Published April 8, 2015 at 10:00 a.m.


(Raise Giant Frogs Records, CD, digital download)

Once upon a time in Burlington, there was a band called Envy. This was during the alt-rock era of the mid to late 1990s, a generation of local music widely and nostalgically regarded as a high-water mark in local rock. Led by vocalist/guitarist Matt Hutton and guitarist Sean Toohey, Envy were Queen City rock royalty, ruling with fuzzy guitar-scepters alongside the Pants, Guppyboy, Chin Ho!, the Fags and Wide Wail, among others.

Envy were also among the more ambitious local bands of that generation. Hutton and Toohey moved to Boston in late 1996 and reformed/rebranded as the Red Telephone, shedding some of Envy's grit for a more polished and commercially viable sound. They scored a deal with Warner Bros. and appeared headed toward stardom, only to get lost in the major-label crucible. RT parted ways with Warner following their 1998 self-titled debut. They released two more records, the last, Cellar Songs, coming in 2001. Though they never technically broke up, the Red Telephone have mostly been on hold. Until now.

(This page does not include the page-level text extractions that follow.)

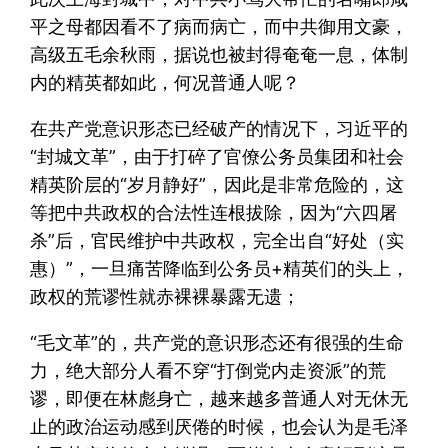
平之母都因看不了病而病亡，而中共御用文豪，
高级五毛余秋雨，据说也被封得奄奄一息，体制
内的精英都如此，何况普通人呢？
在共产党意识形态已经破产的情况下，习近平的
“封城文革”，由于打碎了官僚公务员集团和社会
精英阶层的“岁月静好”，因此是非常危险的，这
等把中共政权的合法性连根拔除，因为“六四屠
杀”后，官民维护中共政权，完全出自“好处（实
惠）”，一旦痛苦降临到公务员+精英们的头上，
政权的荒谬性就赤裸裸暴露无遗；
“毛文革”的，共产党的意识形态还有很强的生命
力，绝大部分人看不穿“打倒党内走资派”的荒
谬，即便在林彪身亡，越来越多普通人对无休无
止的政治运动感到厌倦的时候，也会认为是毛泽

On the recently released Places You Return, Hutton, Toohey (now based in Shelburne) and original RT members Pat McDonald and Mark Britton do indeed return to a place where buzzy power chords, intertwining guitar riffs and shaggy earnestness are alive and well. The Red Telephone's first album in 14 years is an unabashed throwback to a bygone era. And it's delightful.

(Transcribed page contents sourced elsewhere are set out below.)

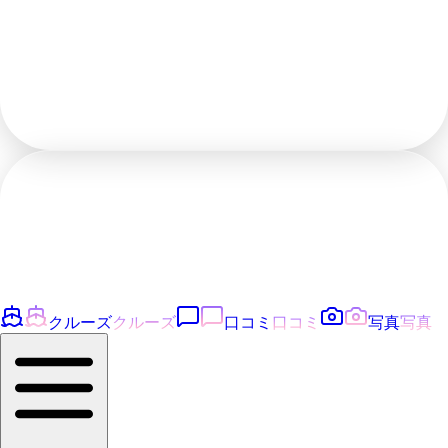
クルーズ
クルーズ
口コミ
口コミ
写真
写真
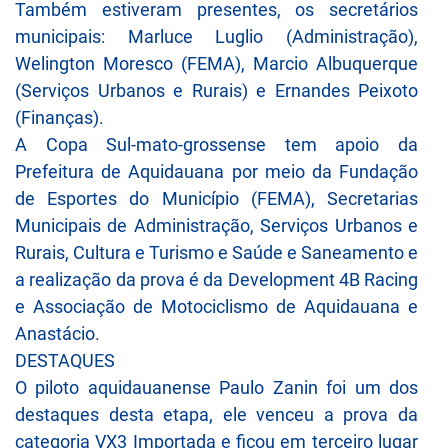
Também estiveram presentes, os secretários
municipais: Marluce Luglio (Administração),
Welington Moresco (FEMA), Marcio Albuquerque
(Serviços Urbanos e Rurais) e Ernandes Peixoto
(Finanças).
A Copa Sul-mato-grossense tem apoio da
Prefeitura de Aquidauana por meio da Fundação
de Esportes do Município (FEMA), Secretarias
Municipais de Administração, Serviços Urbanos e
Rurais, Cultura e Turismo e Saúde e Saneamento e
a realização da prova é da Development 4B Racing
e Associação de Motociclismo de Aquidauana e
Anastácio.
DESTAQUES
O piloto aquidauanense Paulo Zanin foi um dos
destaques desta etapa, ele venceu a prova da
categoria VX3 Importada e ficou em terceiro lugar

Darkness has always loomed behind Hutton's sticky hooks, in part because of his vocal rasp. That's softened some over the years. But it's apparent in subtler ways, too. Following the sunny jangle of opener "Come Outside" and the Cheap Trick-esque title track, we get a glimpse of Hutton's moodiness on "Under the Northern Sky" and "Peculiar Spring," tracks that cut the shimmery guitar haze with simmering tension. Continuing the seasonal theme, "Brink of Summer" is a meandering, melancholy ballad colored by misty, shoegaze guitar.

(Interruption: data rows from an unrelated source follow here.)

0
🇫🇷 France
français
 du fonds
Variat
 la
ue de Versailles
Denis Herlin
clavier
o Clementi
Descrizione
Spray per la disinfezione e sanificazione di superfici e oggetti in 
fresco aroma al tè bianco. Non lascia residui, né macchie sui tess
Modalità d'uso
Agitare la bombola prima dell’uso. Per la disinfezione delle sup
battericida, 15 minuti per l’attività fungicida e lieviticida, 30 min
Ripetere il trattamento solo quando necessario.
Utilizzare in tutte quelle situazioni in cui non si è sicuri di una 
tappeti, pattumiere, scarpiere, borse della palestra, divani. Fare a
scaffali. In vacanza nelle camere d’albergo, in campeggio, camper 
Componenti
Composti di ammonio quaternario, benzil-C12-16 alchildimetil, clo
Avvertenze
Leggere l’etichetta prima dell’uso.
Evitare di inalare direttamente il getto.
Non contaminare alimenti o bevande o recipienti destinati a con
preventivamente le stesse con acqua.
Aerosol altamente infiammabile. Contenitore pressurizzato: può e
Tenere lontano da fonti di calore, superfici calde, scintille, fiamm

The woozy "Gold in California" would seem to ruminate on the band's brief major-label stint. Ditto "City of Fools," though it's far more upbeat. The album's last third is highlighted by the REM-styled, mid-tempo standout "Snowbound" and the expansive "Days," two cuts that tweak alt-rock convention just enough to be both accessible and provocative. That was and is one of the Red Telephone's great strengths.

In hindsight, the Red Telephone existed in a sort of alt-rock limbo in their heyday. They weren't quite as catchy as, say, the Goo Goo Dolls — with whom they toured a bit — or as gloomy as the Afghan Whigs. They weren't quite as offbeat as the Lemonheads, and never had the arty cachet of bands like Pavement. It's no wonder Warner Bros. never really knew what to do with them. But the qualities that major labels found puzzling are what made the band great. And those qualities remain blessedly intact on Places You Return. Welcome back.